1 guest: f(n) = n + 1. n guests: f(n) = n + k. Infinite bus: existing f(n) = 2n, new g(k) = 2k − 1. K buses: use prime powers f_j(n) = p_j^n. Cardinal arithmetic: ℵ₀ + ℵ₀ = ℵ₀, ℵ₀ × ℵ₀ = ℵ₀, 2^ℵ₀ = 𝔠 > ℵ₀.
Result: All ∞ bus passengers accommodated
Existing guest n moves to room 2n (even rooms). Bus passenger k goes to room 2k−1 (odd rooms). Every natural number is either even or odd, so every room is filled exactly once.
Hilbert's Hotel rests on a simple but profound truth: a countably infinite set can be put in bijection with a proper subset of itself. This is, in fact, the *definition* of an infinite set (Dedekind's criterion). The natural numbers ℕ = {1, 2, 3, …} are countably infinite, and the hotel's rooms are in bijection with ℕ. Any operation that produces another countable set from ℕ (shifting, doubling, prime-power encoding) preserves countability, so the rearranged hotel still has exactly one guest per room.

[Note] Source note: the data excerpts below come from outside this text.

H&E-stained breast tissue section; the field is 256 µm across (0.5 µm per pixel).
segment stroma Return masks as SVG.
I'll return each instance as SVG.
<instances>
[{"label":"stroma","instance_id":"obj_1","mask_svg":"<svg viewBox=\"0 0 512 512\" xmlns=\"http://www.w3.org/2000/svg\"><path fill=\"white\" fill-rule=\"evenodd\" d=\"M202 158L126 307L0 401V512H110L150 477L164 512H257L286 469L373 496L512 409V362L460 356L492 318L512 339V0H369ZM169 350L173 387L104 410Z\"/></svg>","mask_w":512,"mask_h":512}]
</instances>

When uncountably many guests arrive — say, one for every real number between 0 and 1 — no room-assignment function works. Cantor's diagonal argument constructs a real number that differs from the guest in room n at the nth decimal digit, proving it cannot appear anywhere in the list. This is the fundamental result that 2^ℵ₀ = 𝔠 > ℵ₀.
Hilbert's Hotel has analogs throughout mathematics. In functional analysis, an infinite-dimensional Hilbert space has the property that removing a finite-dimensional subspace leaves a space of the same dimension. In computability theory, the set of all computable functions is countable, while the set of all functions is not — echoing the hotel's countable-vs-uncountable divide. The paradox also connects to Zermelo-Fraenkel set theory and the Axiom of Choice, which is needed to handle some of the more exotic rearrangement scenarios.
A thought experiment by David Hilbert illustrating properties of infinite sets: a fully-occupied hotel with infinitely many rooms can still accommodate new guests through clever reassignment. Use this as a practical reminder before finalizing the result.
Because the hotel has ℵ₀ rooms, shifting guests by a finite or countable amount still leaves ℵ₀ rooms. In infinite arithmetic, ℵ₀ + n = ℵ₀ and ℵ₀ + ℵ₀ = ℵ₀.
They cannot be accommodated. Cantor's diagonal argument proves no bijection exists between the real numbers (cardinality 𝔠) and the naturals (cardinality ℵ₀).
Each bus is assigned a unique prime p. Passenger n from that bus gets room p^n. Since prime powers are all distinct, no two passengers share a room.
Absolutely — Hilbert's Hotel illustrates concepts central to set theory, topology, and functional analysis. It's a standard teaching tool in university math courses.
ℵ₀ (aleph-null) is the cardinality of the set of all natural numbers. It is the smallest infinite cardinal number.